## Verken het materiaal
1: Schrijf uit de tekst over de taak van “Levend Geloof” het deel over dat begint bij "Verschillende brochures zijn" en eindigt bij "wij volledig onderschrijven.".
2: Vertaal de volgende zin uit de tekst over de taak van “Levend Geloof” in het Engels: "Wij hoeven geen verantwoording af te leggen over de publicaties van anderen."

## Tekstfragment

▬▬▬▬▬▬▬▬▬▬

De taak van “Levend geloof” (3)

Voor de der­de en voorlopig laatste maal willen wij nog iets schrijven over de taak van ons blad. Deze taak blijft ongewijzigd: de verkondiging van het vol­le evangelie in al zijn facetten in een voor iedereen begrijpelijke taal. “Levend Geloof” is in de eerste plaats een onafhankelijk verkondigingsorgaan en geen discussie- of oppositie-orgaan. Wij schrijven dit nog eens omdat we nog al eens vragen krijgen voorgelegd over wat anderen schrijven. Wij adviseren dan altijd contact op te nemen met de redactie van de betreffende bla­den. Wij hoeven geen verantwoording af te leggen over de publicaties van anderen. Dit betekent ook dat we wat anderen schrijven niet gaan ver­dedigen, maar ook niet aan gaan vallen. Wij zijn alleen verantwoordelijk voor wat we zelf schrijven.

Geen doel maar middel

Meermalen hebben we ook geschreven – en we herhalen het nog eens – dat “Levend Geloof” geen doel is, maar middel – één van de vele, die de Heer gebruikt opdat Zijn boodschap ingang zal vinden in de harten van ve­len. Wij willen daarom ook in dagelijkse afhan­kelijkheid van Hem onze taak vervullen, daarbij geleid door Zijn Woord en Geest, want die twee zijn onafscheidelijk met elkaar verbonden. Dat bewaart ons ook voor dwalingen, want we willen niet fanatiek of extreem zijn, maar we zijn ook op onze hoede niet te verslappen. Want ook dat laatste is een levensgroot probleem, wat helaas door sommigen onvoldoende onderkend wordt.

Brochurenieuws

Verschillende brochures zijn momenteel uitverkocht. Het betreft: “De tegenstelling van het aardse- en het hemelse Jeruza­lem” en “Het Koninkrijk van de kleine kudde”. Van het boekje “Wat is uw naam?” zijn nog enkele exemplaren verkrijgbaar. Deze drie brochures worden niet herdrukt. Om misverstanden te voor­komen: de inhoud van deze brochures kunnen wij volledig onderschrijven.

Van de serie “Verkenningen rond het boek Openba­ring” zijn deel 1 (“Wat onthult het laatste Bijbelboek?” en deel 3 (“Wegen naar de volein­ding ) momenteel ook uitverkocht. Ze worden ech­ter herdrukt. Zij die reeds besteld hebben, krijgen de boekjes binnenkort toegezonden.

▬▬▬▬▬▬▬▬▬▬

## Gegevensuittreksel
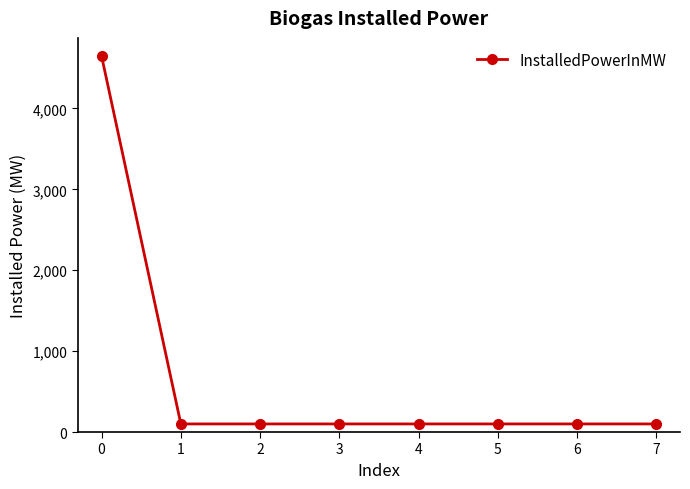

Is it true that the value at 0 is 4644.4?

True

▬▬▬▬▬▬▬▬▬▬

## Verwachte resultaten
1:
Verschillende brochures zijn momenteel uitverkocht. Het betreft: “De tegenstelling van het aardse- en het hemelse Jeruza­lem” en “Het Koninkrijk van de kleine kudde”. Van het boekje “Wat is uw naam?” zijn nog enkele exemplaren verkrijgbaar. Deze drie brochures worden niet herdrukt. Om misverstanden te voor­komen: de inhoud van deze brochures kunnen wij volledig onderschrijven.

2: We do not have to answer for the publications of others.